大正10年(1921)、警察署長として平壌にほど近い竜口に赴任した菅野浪治の次男として生まれた菅野直大尉。少年の頃はとにかく激昂しやすい性分のガキ大将だったようで、兄が喧嘩に負けて帰宅するとその仇討ちに出かけたり、猛犬と格闘してナイフで突き殺したり、破天荒な逸話が残っています。

一方で、学業成績は優秀、石川啄木に傾倒して短歌を詠んだりする文学青年でした。しかし、当時の貧しい家庭の常で、兄に大学進学を薦め、自身は学費免除の海軍兵学校に入学しました。飛行学生時代も、その破天荒な性格は変わらず、模擬戦で教官の機体と接触寸前の接近を繰り返すなどして着陸時に5機も練習機を破壊。「菅野デストロイヤー」という渾名をつけられています。  

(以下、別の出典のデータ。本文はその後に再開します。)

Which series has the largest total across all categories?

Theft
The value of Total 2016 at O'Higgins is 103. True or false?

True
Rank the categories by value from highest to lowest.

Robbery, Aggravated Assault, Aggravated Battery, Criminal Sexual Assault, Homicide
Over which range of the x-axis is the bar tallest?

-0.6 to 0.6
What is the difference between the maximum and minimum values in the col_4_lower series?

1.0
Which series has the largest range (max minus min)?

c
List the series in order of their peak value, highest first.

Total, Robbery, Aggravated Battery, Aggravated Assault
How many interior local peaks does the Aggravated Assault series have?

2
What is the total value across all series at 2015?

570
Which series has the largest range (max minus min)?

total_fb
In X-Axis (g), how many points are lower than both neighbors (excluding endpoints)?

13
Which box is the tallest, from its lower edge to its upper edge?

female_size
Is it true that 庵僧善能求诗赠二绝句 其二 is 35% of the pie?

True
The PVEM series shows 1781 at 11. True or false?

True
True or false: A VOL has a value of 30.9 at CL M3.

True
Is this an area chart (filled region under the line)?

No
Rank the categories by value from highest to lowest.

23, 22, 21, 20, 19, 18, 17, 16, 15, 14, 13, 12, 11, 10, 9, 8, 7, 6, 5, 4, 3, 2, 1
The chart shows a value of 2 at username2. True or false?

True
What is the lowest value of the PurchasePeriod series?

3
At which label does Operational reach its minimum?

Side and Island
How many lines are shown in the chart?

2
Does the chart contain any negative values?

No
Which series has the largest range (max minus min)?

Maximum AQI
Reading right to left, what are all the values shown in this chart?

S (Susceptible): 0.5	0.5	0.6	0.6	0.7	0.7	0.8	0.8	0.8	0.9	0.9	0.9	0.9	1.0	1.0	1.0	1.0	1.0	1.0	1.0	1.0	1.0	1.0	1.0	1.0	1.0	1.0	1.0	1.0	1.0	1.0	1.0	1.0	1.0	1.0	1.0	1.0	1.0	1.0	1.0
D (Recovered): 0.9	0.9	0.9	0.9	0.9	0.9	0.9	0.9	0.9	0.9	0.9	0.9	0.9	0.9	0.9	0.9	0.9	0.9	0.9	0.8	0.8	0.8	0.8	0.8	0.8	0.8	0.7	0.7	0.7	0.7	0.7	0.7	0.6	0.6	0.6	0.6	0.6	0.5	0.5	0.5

彼の面白いところは、指揮官に任命されてからも、破天荒なエピソードには事欠かないところです。

 Ⅰ)機械油で揚げた天ぷらを食べて腹を壊したり!        

 Ⅱ)気に入らない上官をプロペラの風圧でテントごと吹き飛ばしたり!        

 Ⅲ)足を被弾して、軍医にうめき声をたしなめられ、麻酔なしで手術を受けたり!

 Ⅳ)不時着した島(ルバング島:戦後29年小野田少尉発見の島)の原住民に「俺は日本のプリンスだ」

   と豪語して島民の尊敬を集め、王様のようにふるまったり!

 Ⅴ)料亭で騒いで注意され、少将、佐官のいる部屋に乗り込んでテーブルを蹴り飛ばしたり!